Living for the Long Run: A Look at Living Benefits

by Ami Amega, Product Analyst

If this year has shown us anything, it is the unfortunate truth that big things happen with little to no prompting that can change the entire course of our lives. We in the life insurance industry know this far too well and have made it our mission to prepare people for events that are unforeseen and life changing. Still though, there is a gap of knowledge when it comes to awareness and understanding the many benefits that insurers have to offer in case something unexpected comes up. With this in mind, and with Long-Term Care Awareness month coming up, we felt now is a great time to look at the many options available through living benefits.¹

Most life insurance products offer some form of living benefit riders. These riders can either be built into the policy or made available as an add-on. Their main function is to protect against the costs associated with illnesses that may require round-the-clock care, and they do this by paying out or accelerating a portion of the policy’s death benefit once an insured goes on claim. There are so many riders on the market that it can be a bit of a challenge to make comparisons. Even so, there are a few key questions that can help start the process.

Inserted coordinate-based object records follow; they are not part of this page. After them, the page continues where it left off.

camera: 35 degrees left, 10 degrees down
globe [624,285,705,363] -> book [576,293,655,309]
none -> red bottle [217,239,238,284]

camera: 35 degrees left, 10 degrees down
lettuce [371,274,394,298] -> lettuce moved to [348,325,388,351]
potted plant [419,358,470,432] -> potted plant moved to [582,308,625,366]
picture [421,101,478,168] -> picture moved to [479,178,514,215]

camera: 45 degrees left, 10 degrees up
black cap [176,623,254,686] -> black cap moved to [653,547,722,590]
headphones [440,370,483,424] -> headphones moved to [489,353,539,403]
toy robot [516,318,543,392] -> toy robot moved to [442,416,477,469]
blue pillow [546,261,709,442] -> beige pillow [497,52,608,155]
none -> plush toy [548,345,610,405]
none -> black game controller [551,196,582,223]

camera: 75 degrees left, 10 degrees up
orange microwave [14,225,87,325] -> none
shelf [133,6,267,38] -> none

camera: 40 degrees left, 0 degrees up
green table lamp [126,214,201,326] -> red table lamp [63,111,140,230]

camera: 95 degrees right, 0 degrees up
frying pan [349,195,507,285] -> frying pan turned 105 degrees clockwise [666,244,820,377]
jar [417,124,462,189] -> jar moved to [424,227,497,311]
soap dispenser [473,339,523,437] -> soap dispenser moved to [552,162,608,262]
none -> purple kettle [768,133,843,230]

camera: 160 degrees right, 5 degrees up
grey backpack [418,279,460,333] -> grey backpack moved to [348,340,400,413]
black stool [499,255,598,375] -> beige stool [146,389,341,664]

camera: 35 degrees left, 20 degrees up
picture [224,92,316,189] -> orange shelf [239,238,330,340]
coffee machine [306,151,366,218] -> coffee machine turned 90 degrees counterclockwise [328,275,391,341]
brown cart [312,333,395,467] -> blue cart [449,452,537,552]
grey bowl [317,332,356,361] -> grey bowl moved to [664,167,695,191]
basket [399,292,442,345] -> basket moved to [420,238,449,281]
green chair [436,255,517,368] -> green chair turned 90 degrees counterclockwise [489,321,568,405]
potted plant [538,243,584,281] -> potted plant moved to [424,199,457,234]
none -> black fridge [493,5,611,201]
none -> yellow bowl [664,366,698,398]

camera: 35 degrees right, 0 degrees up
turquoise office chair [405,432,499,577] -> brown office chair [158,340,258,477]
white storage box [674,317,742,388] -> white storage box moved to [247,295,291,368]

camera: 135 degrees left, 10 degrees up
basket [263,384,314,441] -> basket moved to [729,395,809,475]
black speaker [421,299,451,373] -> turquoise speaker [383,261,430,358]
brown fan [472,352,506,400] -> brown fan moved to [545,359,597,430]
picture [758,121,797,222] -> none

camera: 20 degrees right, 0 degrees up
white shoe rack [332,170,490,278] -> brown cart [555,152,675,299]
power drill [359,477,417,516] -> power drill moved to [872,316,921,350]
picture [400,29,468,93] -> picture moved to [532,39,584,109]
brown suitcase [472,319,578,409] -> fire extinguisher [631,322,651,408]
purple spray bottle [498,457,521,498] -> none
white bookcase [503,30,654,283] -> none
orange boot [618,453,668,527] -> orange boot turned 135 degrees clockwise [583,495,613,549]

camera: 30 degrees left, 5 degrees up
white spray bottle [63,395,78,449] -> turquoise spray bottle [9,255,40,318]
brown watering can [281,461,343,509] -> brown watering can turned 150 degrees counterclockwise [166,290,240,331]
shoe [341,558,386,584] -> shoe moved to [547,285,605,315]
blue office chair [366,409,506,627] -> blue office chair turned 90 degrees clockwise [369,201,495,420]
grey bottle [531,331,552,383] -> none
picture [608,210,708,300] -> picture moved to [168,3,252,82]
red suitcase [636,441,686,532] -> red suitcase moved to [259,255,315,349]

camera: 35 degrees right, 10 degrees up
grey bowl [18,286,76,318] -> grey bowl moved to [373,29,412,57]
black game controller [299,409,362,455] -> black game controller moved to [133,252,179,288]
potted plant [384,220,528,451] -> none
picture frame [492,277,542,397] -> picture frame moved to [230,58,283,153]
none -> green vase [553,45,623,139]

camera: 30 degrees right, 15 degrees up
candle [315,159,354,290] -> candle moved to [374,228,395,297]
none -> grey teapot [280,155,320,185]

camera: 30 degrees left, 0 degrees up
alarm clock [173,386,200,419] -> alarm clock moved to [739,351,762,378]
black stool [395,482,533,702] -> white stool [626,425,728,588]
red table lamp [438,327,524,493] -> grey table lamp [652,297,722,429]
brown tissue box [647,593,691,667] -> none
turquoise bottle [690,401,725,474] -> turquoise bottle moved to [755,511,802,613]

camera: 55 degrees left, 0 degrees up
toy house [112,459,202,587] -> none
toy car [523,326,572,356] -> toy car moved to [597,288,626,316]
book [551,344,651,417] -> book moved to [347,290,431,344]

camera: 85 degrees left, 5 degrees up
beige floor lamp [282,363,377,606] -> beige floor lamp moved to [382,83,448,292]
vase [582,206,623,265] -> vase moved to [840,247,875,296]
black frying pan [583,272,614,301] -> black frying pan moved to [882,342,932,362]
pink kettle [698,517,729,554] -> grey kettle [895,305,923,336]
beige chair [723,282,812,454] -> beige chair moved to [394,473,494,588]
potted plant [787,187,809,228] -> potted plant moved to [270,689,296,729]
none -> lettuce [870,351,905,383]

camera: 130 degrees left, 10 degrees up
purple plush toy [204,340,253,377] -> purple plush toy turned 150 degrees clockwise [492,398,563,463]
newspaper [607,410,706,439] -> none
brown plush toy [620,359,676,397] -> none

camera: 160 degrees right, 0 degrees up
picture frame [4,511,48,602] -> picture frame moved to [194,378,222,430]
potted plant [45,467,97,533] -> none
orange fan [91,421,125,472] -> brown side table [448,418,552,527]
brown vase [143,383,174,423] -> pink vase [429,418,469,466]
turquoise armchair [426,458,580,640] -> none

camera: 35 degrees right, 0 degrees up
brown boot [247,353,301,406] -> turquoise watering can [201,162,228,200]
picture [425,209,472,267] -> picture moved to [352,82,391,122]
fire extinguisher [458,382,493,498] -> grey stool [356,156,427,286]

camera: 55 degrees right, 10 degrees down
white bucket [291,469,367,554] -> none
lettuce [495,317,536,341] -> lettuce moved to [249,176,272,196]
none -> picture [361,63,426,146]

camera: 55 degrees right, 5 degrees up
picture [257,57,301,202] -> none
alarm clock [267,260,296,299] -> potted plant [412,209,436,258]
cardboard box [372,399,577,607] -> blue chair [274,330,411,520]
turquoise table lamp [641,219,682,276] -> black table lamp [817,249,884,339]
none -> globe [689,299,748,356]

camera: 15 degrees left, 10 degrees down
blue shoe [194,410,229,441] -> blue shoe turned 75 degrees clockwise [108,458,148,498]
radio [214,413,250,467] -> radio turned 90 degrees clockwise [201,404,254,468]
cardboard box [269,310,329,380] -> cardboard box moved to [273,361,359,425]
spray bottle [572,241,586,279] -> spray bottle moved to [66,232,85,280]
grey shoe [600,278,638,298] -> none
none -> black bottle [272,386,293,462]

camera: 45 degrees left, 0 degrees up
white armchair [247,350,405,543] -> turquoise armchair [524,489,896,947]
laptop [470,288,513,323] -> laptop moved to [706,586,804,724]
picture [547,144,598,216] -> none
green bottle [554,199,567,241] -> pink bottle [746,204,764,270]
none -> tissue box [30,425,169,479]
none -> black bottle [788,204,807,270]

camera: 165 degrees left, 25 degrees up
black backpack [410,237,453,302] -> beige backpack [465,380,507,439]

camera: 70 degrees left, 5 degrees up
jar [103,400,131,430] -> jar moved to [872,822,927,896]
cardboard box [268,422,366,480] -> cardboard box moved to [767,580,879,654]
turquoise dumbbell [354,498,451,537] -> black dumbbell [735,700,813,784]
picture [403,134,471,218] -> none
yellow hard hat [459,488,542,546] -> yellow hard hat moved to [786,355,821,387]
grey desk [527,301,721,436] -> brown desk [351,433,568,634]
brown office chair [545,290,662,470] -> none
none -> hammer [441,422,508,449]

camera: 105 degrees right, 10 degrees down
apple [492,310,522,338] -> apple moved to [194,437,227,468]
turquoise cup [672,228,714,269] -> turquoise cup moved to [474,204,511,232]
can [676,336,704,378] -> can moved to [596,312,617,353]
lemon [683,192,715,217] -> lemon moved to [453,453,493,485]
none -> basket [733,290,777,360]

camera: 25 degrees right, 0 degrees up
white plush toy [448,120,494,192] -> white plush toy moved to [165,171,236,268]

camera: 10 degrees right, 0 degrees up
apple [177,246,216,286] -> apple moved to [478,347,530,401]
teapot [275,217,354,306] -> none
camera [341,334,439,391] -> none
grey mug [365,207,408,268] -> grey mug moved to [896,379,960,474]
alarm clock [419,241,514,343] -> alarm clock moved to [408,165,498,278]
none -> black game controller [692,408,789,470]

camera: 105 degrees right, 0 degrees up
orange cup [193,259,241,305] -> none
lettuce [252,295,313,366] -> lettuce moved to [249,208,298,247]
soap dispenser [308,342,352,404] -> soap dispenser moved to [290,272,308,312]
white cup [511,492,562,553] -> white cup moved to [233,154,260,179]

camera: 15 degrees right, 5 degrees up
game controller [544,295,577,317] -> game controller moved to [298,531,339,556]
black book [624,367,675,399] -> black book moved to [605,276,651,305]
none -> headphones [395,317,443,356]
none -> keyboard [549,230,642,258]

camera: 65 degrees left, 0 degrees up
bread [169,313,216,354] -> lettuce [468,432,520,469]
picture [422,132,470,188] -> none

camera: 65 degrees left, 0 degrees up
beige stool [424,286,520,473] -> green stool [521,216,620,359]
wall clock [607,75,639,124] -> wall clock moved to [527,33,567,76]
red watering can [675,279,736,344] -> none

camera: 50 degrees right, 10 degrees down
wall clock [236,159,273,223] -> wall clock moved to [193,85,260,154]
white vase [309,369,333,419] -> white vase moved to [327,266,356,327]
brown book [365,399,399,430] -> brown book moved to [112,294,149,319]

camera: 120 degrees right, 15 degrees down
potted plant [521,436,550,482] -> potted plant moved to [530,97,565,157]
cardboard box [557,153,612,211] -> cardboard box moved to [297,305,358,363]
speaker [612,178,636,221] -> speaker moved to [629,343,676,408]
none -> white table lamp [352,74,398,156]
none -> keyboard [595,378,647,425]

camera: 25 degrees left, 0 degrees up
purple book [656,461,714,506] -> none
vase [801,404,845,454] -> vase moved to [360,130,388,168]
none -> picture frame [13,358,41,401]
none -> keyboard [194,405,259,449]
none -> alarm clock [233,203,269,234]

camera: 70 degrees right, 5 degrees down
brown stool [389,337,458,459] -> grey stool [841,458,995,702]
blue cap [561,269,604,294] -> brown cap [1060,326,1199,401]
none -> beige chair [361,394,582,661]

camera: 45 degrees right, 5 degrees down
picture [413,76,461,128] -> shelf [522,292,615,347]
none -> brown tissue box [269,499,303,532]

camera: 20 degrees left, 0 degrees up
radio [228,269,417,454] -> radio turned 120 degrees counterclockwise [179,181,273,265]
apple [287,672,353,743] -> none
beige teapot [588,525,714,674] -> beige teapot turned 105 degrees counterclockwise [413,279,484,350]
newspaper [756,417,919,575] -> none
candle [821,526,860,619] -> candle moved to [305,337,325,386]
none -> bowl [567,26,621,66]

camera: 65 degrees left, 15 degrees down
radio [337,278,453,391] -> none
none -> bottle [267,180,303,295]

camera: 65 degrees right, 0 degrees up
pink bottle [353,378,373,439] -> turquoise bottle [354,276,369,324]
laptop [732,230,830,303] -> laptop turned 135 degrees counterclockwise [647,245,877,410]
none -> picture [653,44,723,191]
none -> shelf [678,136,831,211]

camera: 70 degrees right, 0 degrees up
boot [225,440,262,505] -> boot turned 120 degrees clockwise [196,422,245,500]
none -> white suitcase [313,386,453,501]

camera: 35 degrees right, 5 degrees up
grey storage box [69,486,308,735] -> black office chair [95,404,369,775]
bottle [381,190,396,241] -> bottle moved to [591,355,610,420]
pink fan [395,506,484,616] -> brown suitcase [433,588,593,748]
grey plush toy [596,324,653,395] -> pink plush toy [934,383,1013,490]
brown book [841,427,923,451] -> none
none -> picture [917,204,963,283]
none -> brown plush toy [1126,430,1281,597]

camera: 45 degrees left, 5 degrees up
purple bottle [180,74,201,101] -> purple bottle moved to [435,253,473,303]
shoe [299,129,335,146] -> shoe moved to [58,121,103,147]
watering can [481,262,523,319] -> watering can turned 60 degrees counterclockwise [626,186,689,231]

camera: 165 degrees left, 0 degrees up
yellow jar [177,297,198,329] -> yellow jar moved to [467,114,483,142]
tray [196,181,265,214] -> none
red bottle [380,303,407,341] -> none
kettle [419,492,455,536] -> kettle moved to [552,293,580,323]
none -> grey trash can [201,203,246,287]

What do living benefit riders cover? There are four main types of living benefit riders, Critical, Chronic, Terminal, and Long-Term Care (LTC). Aside from LTC riders, which usually cover cases of chronic illness and are subject to different regulation and tax criteria, each of these rider types describe the kind of illness that must occur to trigger a claim. While underlying illnesses can be loosely defined on a case-by-case basis, the longevity and level of impairment is what sets them apart. Here is a brief overview of the main types of illnesses that are covered.

    1. Critical Illness – There many types of critical illnesses. Some of the more common ones include heart attack, stroke, and some forms of late-stage cancers.
    2. Chronic Illness – Typically, for a person to be deemed chronically ill, they must be unable to perform at least 2 of the 6 Activities of Daily Living (eating, bathing, continence, toileting, transferring, and dressing) without substantial assistance for a certain period of time that is usually referred to as an elimination period.
    3. Terminal Illness – Just as it sounds, a condition is deemed terminal if a certified physician reasonably expects it to result in death in a matter of 6-24 months, depending on the rider.

What are the costs? Here at LifeTrends, we separate riders into two main categories. The first category represents riders that come at an upfront cost. The second category is comprised of riders that cost nothing upfront do but rack up charges to the death benefit once on claim, often in the form of an interest-bearing lien. For those that come at an upfront cost, we have found in past studies that rider charges tend to have little effect on the competitive positioning of products.² When it comes to the second category of riders, because costs are not stated in the policies beforehand, dollar for dollar comparisons are nearly impossible.

How much of my death benefit is available for acceleration? Death benefit accelerations are subject to maximums that are usually based on the type of rider and illness. Riders that have upfront costs tend to offer the highest percentage of death benefit acceleration, around 90% – 100%. Riders without upfront costs cover different types of illnesses, so their maximums vary quite a bit.

How will I be compensated? Riders pay out in one of two ways, either indemnity or reimbursement. The reimbursement method is just as it sounds. Once on claim, the insured is required to submit receipts for qualifying services in order to be reimbursed. Indemnity is the more widely used method. With indemnity, the insurer pays out money that can go towards things like medical expenses, housing, food, or any other expenses that the insured might have. The important thing to note is that in both cases of payment, the insured can be required to follow a physician’s prescribed plan of care.

What are some other things to consider? There are many bells and whistles that insurers might add on to these riders. Some of the more common ones include, waiving rider or premium charges while on claim, providing lapse protection, couples discounts, and much, more!

Too often, the cost of care places significant burdens on clients and their families. Our industry has done the part of building protections, but knowing the facts is key to guiding people towards solutions that can make a world of difference. While these are some of the main topics, there are many other options and caveats associated with living benefits riders. For a more in depth look, feel free to check out the Living Benefits Rider Guide available through the LifeTrends client portal.

1. Last year for LTC Awareness month, we examined hybrid products, so this year we thought it would be fitting to look at living benefit riders. Please see the article titled “The Best of Both Worlds” for more on LTC hybrid products
2. See the article titled “TLC for LTC” for more on the positioning of LTC and CI riders.